At one of my friends funerals I cried so much it was frightening but I recovered and I'm still standing.

Courage to all those who are grieving especially at this time of year.

absent Sun 20-Dec-15 08:23:25

It will never stop hurting. However, as time goes on it will hurt less often and less intensively. That is the price we pay for loving.

bear Sun 20-Dec-15 08:50:51

When my old darling died - 11 years ago and I still miss him dreadfully - an old and loving friend wrote to comfort me. 'It won't get better,' she said, 'but it will get different.' They were wise words as I discovered. Most of us take at least three years to get through the utter misery of a terrible grief and the more you've loved the person who died the the terrible the grief. I'm now two years into the most anguished grief of losing my son and weep for him every night. Hang in there. What you are suffering is normal and, although it doesn't feel like it, necessary. The sun will shine on you when you least expect it!

Misslayed Sun 20-Dec-15 09:23:00

I found this poem recently, it struck a chord with me, maybe it will help.

AlieOxon Sun 20-Dec-15 09:36:55

Thank you, Misslayed

Anya Sun 20-Dec-15 09:45:56

Misslayed that is lovely. I've saved that and when we move back into our house I'll print that out and frame it to remind myself and my family it is indeed OK'to feel and do all those things smile

hulahoop Sun 20-Dec-15 09:49:39

I just posted a reply but lost it it ended don't beat yourself up you did the best you could with the knowledge you had at the time take care lovely verse misslayed ?

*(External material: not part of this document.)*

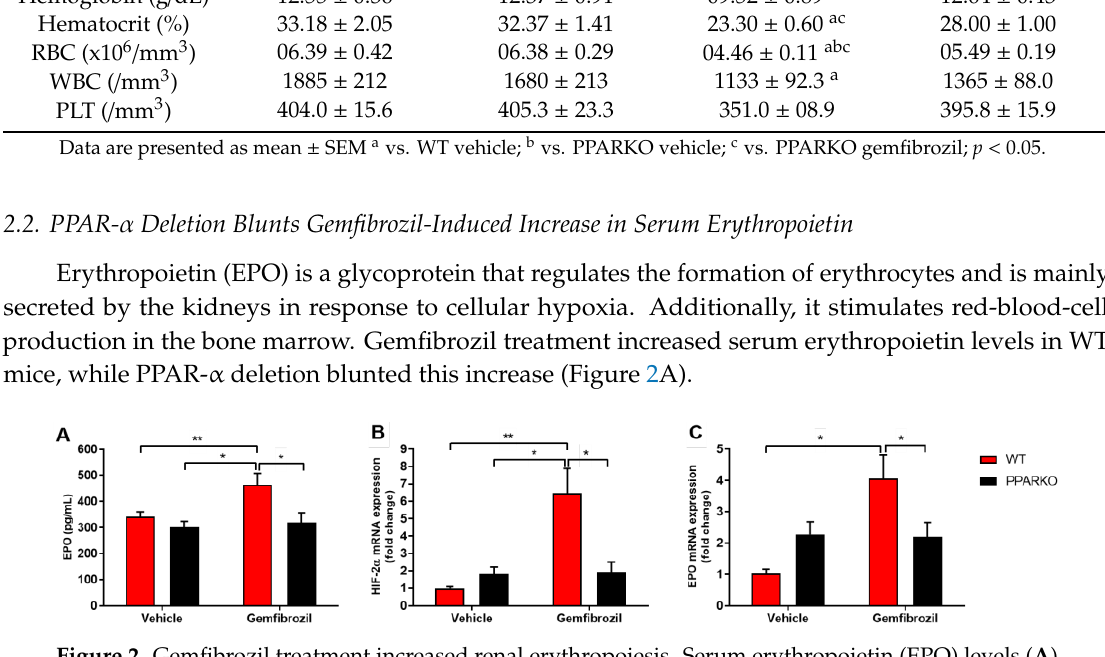
Figure 1. Hemoglobin levels during gemfibrozil treatment. The panel shows the hemoglobin levels at 7 different times over 21 days in WT mice. Data are presented as mean ± SEM; n = 6. One-way ANOVA) followed by Dunnett’s post hoc test. ** p < 0.01. Table 1. PPAR-alpha deletion reverses decreasement of blood count parameters. WT PPARKO WT PPARKO Parameters Vehicle Vehicle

Indinana Sun 20-Dec-15 09:52:12

Misslayed that is so good, so true. I too have saved this. Thank you.

Nana3 Sun 20-Dec-15 10:33:24

I've saved it too, thank you (Misslayed)
Grief it comes over you in waves doesn't it, sometimes little ones sometimes huge.

Auntieflo Sun 20-Dec-15 10:36:32

I found this little poem some time ago and it helped me, also it can be nice written in a card, when you don't really know what else to put.

Remember This
What you were, you are
What you had, you have
Be still
Close your eyes
Listen for His footfall in your heart
He walks within you

TrishTopcat Sun 20-Dec-15 10:53:35

My Mum died with Dementia 7 years ago, and I miss her more now than when she first died. She was so lost to us before her death - didn't know us, didn't know herself, she was angry and frightened all the time, that I think we did most of our grieving for losing her before she actually died. The funny thing is that as the years have passed, my memories of her have changed. Instead of remembering her as she was When she was ill, memories of a younger Mum have started to return and replace the sad memories of the stranger she had become whom we loved and cared for but didn't really know. I have found it very comforting to remember times from her heyday, times when we were children, family events where she was always at the centre of things. Happier memories that have helped to temper the grief. I find myself talking to her more in my head than I had done before and she talks back as the capable strong woman I knew, it is very comforting.

Retro lady, I hope with the passage of time, something like this happens for you and that it gives you ease.

dustyangel Sun 20-Dec-15 12:52:50

Thank you Auntieflo, simple but beautiful. Misslayed I will save that too.

Indienana I followed your link and thank you for posting that. So true. Even when reading these bring tears it helps.